> [Work to complete] Your answer must match the data word for word.

> [Records supplied]
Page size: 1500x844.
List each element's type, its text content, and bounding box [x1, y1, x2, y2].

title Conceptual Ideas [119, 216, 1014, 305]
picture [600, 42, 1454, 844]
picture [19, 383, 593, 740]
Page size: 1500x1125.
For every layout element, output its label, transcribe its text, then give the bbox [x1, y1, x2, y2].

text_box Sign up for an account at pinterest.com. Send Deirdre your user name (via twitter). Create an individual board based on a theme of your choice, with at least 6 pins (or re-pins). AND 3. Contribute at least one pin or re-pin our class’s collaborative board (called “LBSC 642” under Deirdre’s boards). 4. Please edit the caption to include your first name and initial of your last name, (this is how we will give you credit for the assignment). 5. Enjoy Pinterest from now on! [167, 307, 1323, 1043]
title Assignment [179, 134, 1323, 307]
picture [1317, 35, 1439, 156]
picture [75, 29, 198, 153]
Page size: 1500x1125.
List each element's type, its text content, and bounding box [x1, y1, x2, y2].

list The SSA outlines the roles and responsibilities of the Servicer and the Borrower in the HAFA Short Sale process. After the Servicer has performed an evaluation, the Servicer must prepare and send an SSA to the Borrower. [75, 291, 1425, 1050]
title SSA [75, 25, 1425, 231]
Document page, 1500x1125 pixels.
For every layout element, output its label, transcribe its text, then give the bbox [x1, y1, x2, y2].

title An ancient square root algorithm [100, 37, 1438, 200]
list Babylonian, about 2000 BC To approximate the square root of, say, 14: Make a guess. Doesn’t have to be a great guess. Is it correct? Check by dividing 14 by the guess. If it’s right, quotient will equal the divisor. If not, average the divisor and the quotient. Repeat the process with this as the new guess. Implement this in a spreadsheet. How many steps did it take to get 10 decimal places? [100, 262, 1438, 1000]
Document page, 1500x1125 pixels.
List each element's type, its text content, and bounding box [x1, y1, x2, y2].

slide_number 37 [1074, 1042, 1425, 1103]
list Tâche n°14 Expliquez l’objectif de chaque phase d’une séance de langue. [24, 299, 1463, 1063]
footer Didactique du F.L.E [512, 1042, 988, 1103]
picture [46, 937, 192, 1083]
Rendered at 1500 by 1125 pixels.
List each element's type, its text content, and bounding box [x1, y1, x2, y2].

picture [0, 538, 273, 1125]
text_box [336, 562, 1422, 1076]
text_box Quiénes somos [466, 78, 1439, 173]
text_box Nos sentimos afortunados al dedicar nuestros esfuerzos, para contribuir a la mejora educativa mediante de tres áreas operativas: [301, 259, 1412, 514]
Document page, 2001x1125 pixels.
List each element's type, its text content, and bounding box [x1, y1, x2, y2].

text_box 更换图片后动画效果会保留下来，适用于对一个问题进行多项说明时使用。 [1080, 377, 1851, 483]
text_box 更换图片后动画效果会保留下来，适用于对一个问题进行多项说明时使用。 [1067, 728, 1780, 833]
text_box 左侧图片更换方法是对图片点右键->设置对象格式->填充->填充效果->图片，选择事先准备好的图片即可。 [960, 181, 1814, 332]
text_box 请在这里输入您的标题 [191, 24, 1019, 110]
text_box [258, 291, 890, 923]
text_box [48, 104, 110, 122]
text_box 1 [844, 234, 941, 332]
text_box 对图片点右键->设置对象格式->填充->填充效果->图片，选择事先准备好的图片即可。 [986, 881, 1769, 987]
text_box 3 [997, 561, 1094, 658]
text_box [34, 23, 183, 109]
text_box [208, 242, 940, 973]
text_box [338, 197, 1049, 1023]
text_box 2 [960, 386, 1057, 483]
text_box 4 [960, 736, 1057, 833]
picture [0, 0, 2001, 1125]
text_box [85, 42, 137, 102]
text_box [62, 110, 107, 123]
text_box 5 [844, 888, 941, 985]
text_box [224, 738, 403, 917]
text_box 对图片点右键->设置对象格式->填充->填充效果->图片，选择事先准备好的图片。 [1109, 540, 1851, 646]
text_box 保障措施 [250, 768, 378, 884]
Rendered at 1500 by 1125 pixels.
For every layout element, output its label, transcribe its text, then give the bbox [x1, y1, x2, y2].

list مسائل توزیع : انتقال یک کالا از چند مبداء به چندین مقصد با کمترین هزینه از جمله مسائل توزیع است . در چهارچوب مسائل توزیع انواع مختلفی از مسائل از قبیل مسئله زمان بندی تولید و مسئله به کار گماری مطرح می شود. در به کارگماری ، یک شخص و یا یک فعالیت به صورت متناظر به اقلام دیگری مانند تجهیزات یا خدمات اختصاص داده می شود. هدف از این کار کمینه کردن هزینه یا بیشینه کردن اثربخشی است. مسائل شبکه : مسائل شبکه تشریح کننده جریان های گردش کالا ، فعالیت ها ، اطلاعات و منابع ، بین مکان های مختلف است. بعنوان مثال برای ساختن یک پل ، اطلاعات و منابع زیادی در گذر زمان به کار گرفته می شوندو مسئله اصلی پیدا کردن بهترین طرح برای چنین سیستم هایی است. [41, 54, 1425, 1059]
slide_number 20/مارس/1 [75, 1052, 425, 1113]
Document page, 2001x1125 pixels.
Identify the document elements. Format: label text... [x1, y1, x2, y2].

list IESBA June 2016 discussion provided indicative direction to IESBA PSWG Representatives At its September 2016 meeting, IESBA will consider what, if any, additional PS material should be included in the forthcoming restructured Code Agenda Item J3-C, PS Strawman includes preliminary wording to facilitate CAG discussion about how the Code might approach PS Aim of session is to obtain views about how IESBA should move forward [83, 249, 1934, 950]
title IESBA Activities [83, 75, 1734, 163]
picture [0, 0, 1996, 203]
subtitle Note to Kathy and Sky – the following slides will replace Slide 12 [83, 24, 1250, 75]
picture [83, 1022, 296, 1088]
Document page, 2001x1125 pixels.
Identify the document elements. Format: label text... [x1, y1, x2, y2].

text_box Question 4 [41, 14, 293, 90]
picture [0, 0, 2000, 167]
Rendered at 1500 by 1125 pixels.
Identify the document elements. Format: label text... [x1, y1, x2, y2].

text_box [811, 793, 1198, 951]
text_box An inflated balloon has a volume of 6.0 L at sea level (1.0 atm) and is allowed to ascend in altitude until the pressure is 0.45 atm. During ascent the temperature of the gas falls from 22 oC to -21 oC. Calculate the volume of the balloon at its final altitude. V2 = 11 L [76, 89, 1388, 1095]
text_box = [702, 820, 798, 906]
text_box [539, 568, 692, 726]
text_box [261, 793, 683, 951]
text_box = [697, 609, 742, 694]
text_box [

> [Result of the task]
Page size: 1500x844.
List each element's type, its text content, and bounding box [x1, y1, x2, y2].

title Conceptual Ideas [119, 216, 1014, 305]
picture [600, 42, 1454, 844]
picture [19, 383, 593, 740]
Page size: 1500x1125.
For every layout element, output its label, transcribe its text, then give the bbox [x1, y1, x2, y2].

text_box Sign up for an account at pinterest.com. Send Deirdre your user name (via twitter). Create an individual board based on a theme of your choice, with at least 6 pins (or re-pins). AND 3. Contribute at least one pin or re-pin our class’s collaborative board (called “LBSC 642” under Deirdre’s boards). 4. Please edit the caption to include your first name and initial of your last name, (this is how we will give you credit for the assignment). 5. Enjoy Pinterest from now on! [167, 307, 1323, 1043]
title Assignment [179, 134, 1323, 307]
picture [1317, 35, 1439, 156]
picture [75, 29, 198, 153]
Page size: 1500x1125.
List each element's type, its text content, and bounding box [x1, y1, x2, y2].

list The SSA outlines the roles and responsibilities of the Servicer and the Borrower in the HAFA Short Sale process. After the Servicer has performed an evaluation, the Servicer must prepare and send an SSA to the Borrower. [75, 291, 1425, 1050]
title SSA [75, 25, 1425, 231]
Document page, 1500x1125 pixels.
For every layout element, output its label, transcribe its text, then give the bbox [x1, y1, x2, y2].

title An ancient square root algorithm [100, 37, 1438, 200]
list Babylonian, about 2000 BC To approximate the square root of, say, 14: Make a guess. Doesn’t have to be a great guess. Is it correct? Check by dividing 14 by the guess. If it’s right, quotient will equal the divisor. If not, average the divisor and the quotient. Repeat the process with this as the new guess. Implement this in a spreadsheet. How many steps did it take to get 10 decimal places? [100, 262, 1438, 1000]
Document page, 1500x1125 pixels.
List each element's type, its text content, and bounding box [x1, y1, x2, y2].

slide_number 37 [1074, 1042, 1425, 1103]
list Tâche n°14 Expliquez l’objectif de chaque phase d’une séance de langue. [24, 299, 1463, 1063]
footer Didactique du F.L.E [512, 1042, 988, 1103]
picture [46, 937, 192, 1083]
Rendered at 1500 by 1125 pixels.
List each element's type, its text content, and bounding box [x1, y1, x2, y2].

picture [0, 538, 273, 1125]
text_box [336, 562, 1422, 1076]
text_box Quiénes somos [466, 78, 1439, 173]
text_box Nos sentimos afortunados al dedicar nuestros esfuerzos, para contribuir a la mejora educativa mediante de tres áreas operativas: [301, 259, 1412, 514]
Document page, 2001x1125 pixels.
List each element's type, its text content, and bounding box [x1, y1, x2, y2].

text_box 更换图片后动画效果会保留下来，适用于对一个问题进行多项说明时使用。 [1080, 377, 1851, 483]
text_box 更换图片后动画效果会保留下来，适用于对一个问题进行多项说明时使用。 [1067, 728, 1780, 833]
text_box 左侧图片更换方法是对图片点右键->设置对象格式->填充->填充效果->图片，选择事先准备好的图片即可。 [960, 181, 1814, 332]
text_box 请在这里输入您的标题 [191, 24, 1019, 110]
text_box [258, 291, 890, 923]
text_box [48, 104, 110, 122]
text_box 1 [844, 234, 941, 332]
text_box 对图片点右键->设置对象格式->填充->填充效果->图片，选择事先准备好的图片即可。 [986, 881, 1769, 987]
text_box 3 [997, 561, 1094, 658]
text_box [34, 23, 183, 109]
text_box [208, 242, 940, 973]
text_box [338, 197, 1049, 1023]
text_box 2 [960, 386, 1057, 483]
text_box 4 [960, 736, 1057, 833]
picture [0, 0, 2001, 1125]
text_box [85, 42, 137, 102]
text_box [62, 110, 107, 123]
text_box 5 [844, 888, 941, 985]
text_box [224, 738, 403, 917]
text_box 对图片点右键->设置对象格式->填充->填充效果->图片，选择事先准备好的图片。 [1109, 540, 1851, 646]
text_box 保障措施 [250, 768, 378, 884]
Rendered at 1500 by 1125 pixels.
For every layout element, output its label, transcribe its text, then give the bbox [x1, y1, x2, y2].

list مسائل توزیع : انتقال یک کالا از چند مبداء به چندین مقصد با کمترین هزینه از جمله مسائل توزیع است . در چهارچوب مسائل توزیع انواع مختلفی از مسائل از قبیل مسئله زمان بندی تولید و مسئله به کار گماری مطرح می شود. در به کارگماری ، یک شخص و یا یک فعالیت به صورت متناظر به اقلام دیگری مانند تجهیزات یا خدمات اختصاص داده می شود. هدف از این کار کمینه کردن هزینه یا بیشینه کردن اثربخشی است. مسائل شبکه : مسائل شبکه تشریح کننده جریان های گردش کالا ، فعالیت ها ، اطلاعات و منابع ، بین مکان های مختلف است. بعنوان مثال برای ساختن یک پل ، اطلاعات و منابع زیادی در گذر زمان به کار گرفته می شوندو مسئله اصلی پیدا کردن بهترین طرح برای چنین سیستم هایی است. [41, 54, 1425, 1059]
slide_number 20/مارس/1 [75, 1052, 425, 1113]
Document page, 2001x1125 pixels.
Identify the document elements. Format: label text... [x1, y1, x2, y2].

list IESBA June 2016 discussion provided indicative direction to IESBA PSWG Representatives At its September 2016 meeting, IESBA will consider what, if any, additional PS material should be included in the forthcoming restructured Code Agenda Item J3-C, PS Strawman includes preliminary wording to facilitate CAG discussion about how the Code might approach PS Aim of session is to obtain views about how IESBA should move forward [83, 249, 1934, 950]
title IESBA Activities [83, 75, 1734, 163]
picture [0, 0, 1996, 203]
subtitle Note to Kathy and Sky – the following slides will replace Slide 12 [83, 24, 1250, 75]
picture [83, 1022, 296, 1088]
Document page, 2001x1125 pixels.
Identify the document elements. Format: label text... [x1, y1, x2, y2].

text_box Question 4 [41, 14, 293, 90]
picture [0, 0, 2000, 167]
Rendered at 1500 by 1125 pixels.
Identify the document elements. Format: label text... [x1, y1, x2, y2].

text_box [811, 793, 1198, 951]
text_box An inflated balloon has a volume of 6.0 L at sea level (1.0 atm) and is allowed to ascend in altitude until the pressure is 0.45 atm. During ascent the temperature of the gas falls from 22 oC to -21 oC. Calculate the volume of the balloon at its final altitude. V2 = 11 L [76, 89, 1388, 1095]
text_box = [702, 820, 798, 906]
text_box [539, 568, 692, 726]
text_box [261, 793, 683, 951]
text_box = [697, 609, 742, 694]
text_box [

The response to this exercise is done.